Colorado Sees Increase in Illegal Off-Grid Dwellings
Illegal dwellings are popping up all over Colorado as people look to cash in on the state’s new legal marijuana industry. It’s not known how many people are living off the grid with no running water, sanitation or proper heating systems. One fire chief in Park County said he counted 287 illegal homes in a single 50-mile drive, including RVs, campers, tents and makeshift structures. The county has hired two additional code enforcement officers and are updating zoning codes to make sure local ordinances properly regulate the dwellings.
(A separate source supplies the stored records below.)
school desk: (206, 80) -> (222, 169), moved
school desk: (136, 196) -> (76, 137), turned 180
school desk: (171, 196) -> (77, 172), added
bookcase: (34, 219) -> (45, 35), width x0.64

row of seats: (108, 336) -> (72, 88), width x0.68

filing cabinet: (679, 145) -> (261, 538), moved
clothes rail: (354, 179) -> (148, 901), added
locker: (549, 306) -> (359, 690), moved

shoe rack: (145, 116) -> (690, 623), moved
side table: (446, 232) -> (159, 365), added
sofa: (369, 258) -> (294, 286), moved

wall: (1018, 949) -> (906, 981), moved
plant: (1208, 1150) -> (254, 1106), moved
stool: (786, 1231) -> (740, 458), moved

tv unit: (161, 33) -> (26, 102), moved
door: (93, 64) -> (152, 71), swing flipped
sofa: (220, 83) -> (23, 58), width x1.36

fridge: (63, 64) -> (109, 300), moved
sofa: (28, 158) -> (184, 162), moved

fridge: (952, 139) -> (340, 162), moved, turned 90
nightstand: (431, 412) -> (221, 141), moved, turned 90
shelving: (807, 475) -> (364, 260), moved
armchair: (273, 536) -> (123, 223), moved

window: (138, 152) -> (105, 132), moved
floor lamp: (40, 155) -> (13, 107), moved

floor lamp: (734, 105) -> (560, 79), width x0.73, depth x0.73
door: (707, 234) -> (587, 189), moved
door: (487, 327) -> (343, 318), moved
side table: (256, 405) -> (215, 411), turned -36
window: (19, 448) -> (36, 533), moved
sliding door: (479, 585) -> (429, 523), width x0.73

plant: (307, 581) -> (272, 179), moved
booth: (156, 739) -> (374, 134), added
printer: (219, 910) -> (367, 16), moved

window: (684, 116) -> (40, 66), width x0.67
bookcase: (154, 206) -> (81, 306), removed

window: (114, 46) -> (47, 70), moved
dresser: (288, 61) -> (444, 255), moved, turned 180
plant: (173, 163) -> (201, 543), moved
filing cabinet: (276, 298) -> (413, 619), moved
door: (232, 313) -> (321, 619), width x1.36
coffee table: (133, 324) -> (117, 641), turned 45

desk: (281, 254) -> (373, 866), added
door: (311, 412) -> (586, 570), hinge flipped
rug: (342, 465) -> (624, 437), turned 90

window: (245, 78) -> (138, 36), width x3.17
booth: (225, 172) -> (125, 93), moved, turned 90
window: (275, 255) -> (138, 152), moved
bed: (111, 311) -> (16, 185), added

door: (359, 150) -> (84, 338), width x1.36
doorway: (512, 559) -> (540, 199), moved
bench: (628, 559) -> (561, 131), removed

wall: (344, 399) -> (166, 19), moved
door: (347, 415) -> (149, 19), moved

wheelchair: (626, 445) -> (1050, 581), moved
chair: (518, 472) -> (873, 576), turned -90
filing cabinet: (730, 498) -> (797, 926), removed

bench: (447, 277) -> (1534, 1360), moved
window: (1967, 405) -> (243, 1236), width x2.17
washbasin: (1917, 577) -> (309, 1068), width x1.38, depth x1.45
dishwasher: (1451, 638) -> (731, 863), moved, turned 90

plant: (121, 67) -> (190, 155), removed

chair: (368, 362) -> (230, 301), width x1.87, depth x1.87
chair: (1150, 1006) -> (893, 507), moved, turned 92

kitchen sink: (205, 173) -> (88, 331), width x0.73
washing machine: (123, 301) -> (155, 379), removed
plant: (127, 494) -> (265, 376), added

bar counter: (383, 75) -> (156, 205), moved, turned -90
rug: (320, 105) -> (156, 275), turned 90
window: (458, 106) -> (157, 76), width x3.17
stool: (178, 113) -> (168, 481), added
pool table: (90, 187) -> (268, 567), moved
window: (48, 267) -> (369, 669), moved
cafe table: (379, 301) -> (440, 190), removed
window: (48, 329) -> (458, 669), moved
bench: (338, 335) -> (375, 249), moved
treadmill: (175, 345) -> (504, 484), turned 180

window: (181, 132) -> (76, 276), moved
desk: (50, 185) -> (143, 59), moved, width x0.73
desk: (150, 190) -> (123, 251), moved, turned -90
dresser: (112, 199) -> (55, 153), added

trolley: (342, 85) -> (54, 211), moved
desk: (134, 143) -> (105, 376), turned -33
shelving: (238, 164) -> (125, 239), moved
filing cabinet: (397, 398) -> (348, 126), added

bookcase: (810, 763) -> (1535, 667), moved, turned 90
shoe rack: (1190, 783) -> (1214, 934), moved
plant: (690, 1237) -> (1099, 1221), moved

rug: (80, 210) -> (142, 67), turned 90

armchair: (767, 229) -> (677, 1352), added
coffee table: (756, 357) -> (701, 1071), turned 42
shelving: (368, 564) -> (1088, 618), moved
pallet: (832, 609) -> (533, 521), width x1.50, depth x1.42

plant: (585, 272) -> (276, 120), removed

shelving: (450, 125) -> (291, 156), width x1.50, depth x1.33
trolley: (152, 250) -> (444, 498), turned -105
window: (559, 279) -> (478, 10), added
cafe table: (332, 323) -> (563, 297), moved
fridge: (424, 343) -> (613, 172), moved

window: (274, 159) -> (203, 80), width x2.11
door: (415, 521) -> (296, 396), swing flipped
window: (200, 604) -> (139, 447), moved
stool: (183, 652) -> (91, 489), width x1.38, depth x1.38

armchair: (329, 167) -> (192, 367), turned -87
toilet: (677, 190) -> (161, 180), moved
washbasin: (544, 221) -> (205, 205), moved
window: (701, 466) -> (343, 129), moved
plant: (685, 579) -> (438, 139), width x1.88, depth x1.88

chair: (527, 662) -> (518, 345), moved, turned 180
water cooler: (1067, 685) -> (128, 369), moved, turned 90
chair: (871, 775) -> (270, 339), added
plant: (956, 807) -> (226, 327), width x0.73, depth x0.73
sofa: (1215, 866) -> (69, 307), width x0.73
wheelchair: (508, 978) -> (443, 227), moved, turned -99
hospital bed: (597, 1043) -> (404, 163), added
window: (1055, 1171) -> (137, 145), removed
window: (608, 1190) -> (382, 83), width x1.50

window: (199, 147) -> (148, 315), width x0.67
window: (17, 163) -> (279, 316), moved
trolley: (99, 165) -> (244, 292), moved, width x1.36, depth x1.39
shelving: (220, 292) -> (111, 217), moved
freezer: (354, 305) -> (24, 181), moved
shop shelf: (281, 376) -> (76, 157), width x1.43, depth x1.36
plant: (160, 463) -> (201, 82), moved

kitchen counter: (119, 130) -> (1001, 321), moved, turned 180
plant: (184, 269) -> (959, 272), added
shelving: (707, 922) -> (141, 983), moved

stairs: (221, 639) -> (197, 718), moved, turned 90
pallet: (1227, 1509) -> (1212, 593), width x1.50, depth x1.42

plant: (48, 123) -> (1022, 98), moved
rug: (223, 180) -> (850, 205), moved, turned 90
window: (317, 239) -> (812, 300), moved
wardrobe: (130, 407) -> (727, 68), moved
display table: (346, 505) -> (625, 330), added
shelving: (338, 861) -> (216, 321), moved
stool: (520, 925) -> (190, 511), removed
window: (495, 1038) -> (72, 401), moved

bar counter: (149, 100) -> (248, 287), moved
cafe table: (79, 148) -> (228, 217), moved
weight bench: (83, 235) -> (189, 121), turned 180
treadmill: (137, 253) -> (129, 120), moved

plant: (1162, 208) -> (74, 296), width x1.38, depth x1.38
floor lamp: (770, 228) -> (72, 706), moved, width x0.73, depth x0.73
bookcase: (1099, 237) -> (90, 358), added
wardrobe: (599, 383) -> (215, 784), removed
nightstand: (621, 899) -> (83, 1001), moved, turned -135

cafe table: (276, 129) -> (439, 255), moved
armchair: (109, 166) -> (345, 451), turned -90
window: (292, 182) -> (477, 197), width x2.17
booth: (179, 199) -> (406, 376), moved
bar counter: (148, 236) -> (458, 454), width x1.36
Hawaiian Lawmakers Don’t Want Cesspools Banned Completely
With a new tax incentive program to encourage people to replace cesspools with modern septic systems, several legislators have asked Govern David Ige to not approve rule changes that would ban new cesspools all together. Hawaii is the only state that still allows new cesspools, with about 3,000 approved every year. In a February letter to Ige, the lawmakers say a proposed rule that would require all cesspools to be replaced would cost $1.5 billion just on the Big Island (Hawaii), which has more than 50,000 cesspools. They say a new septic system runs from $20,000 to $30,000 in Hawaii, while a cesspool costs $2,000 to $3,000.

The new tax credit became available January 1, 2016 and offers up to $10,000 to replace cesspools located within 200 feet of a shoreline, perennial stream, wetland or within a source water assessment program area over the next five years, with an annual cap of $5 million in credits.

Restrooms in Astoria Park Discovered Draining into River for Decades
Officials in Astoria, New York, say it will be 2019 before a popular park’s bathrooms can be reopened. Last spring, it was discovered that the bathrooms for Astoria Park Pool and nearby playground has been draining directly into the East River for decades because of an outdated septic system that had been installed in the 1930s. Portable restrooms are being used in the interim while repairs go through the community’s design and procurement process.